The one difference in workflow between the DSpace OAI harvester and the Dryad one is that Dryad has made some modifications to account for issues we've seen with records from TreeBASE. These changes can be seen in the OAIHarvester class that Dryad overlays. Searching the code for "TreeBASE" will locate the changes made to the source. They just represent another step in the workflow for digesting TreeBASE records. At some point in the future, they may be able to be removed and Dryad will then again use the standard DSpace OAI-PMH implementation.

Configuration

The configuration for each harvest is set in the DSpace harvest control panel

TreeBASE:

* http://www.treebase.org/treebase-web/top/oai
* Harvest all sets
* Harvest "Simple Dublin Core"
* Harvest metadata only

LTER/KNB:

* http://metacat.lternet.edu:8080/knb/dataProvider
* Harvest all sets
* Harvest "Simple Dublin Core"
* Harvest metadata only

There is an option within the harvest control panel to test a harvest. It will determine whether the service is properly configured, but may not be able to tell if there are particular issues with the harvest that would prevent it from successfully completing.

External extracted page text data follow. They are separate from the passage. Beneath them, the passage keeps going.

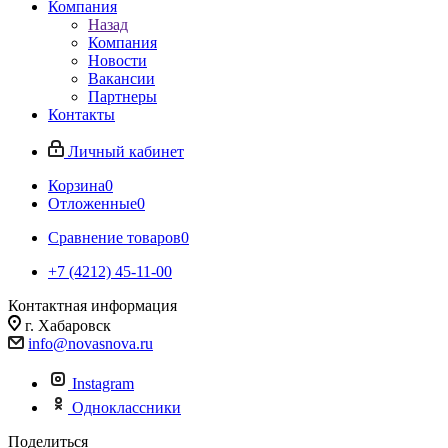
Компания
Назад
Компания
Новости
Вакансии
Партнеры
Контакты
Личный кабинет
Корзина
0
Отложенные
0
Сравнение товаров
0
+7 (4212) 45-11-00
Контактная информация
г. Хабаровск
info@novasnova.ru
Instagram
Одноклассники
Поделиться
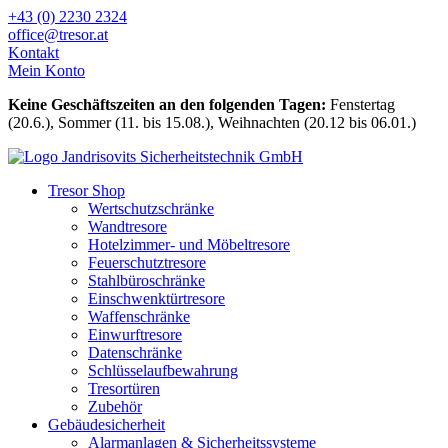
Zum
+43 (0) 2230 2324
Inhalt
office@tresor.at
wechseln
Kontakt
Mein Konto
Keine Geschäftszeiten an den folgenden Tagen:
Fenstertag
(20.6.), Sommer (11. bis 15.08.), Weihnachten (20.12 bis 06.01.)
Tresor Shop
Wertschutzschränke
Wandtresore
Hotelzimmer- und Möbeltresore
Feuerschutztresore
Stahlbüroschränke
Einschwenktürtresore
Waffenschränke
Einwurftresore
Datenschränke
Schlüsselaufbewahrung
Tresortüren
Zubehör
Gebäudesicherheit
Alarmanlagen & Sicherheitssysteme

There is also a configuration option in the dspace.cfg file to allow harvesting to be suspended on Dryad restart, but this is currently set so that harvests also restart automatically.

# Determines whether the harvester scheduling process should
# be started automatically when the DSpace webapp is deployed.
# default: false
harvester.autoStart=true

Relation to DSpace

There has been very little customization of the OAI-PMH harvester. It is directly related to the the DSpace implementation.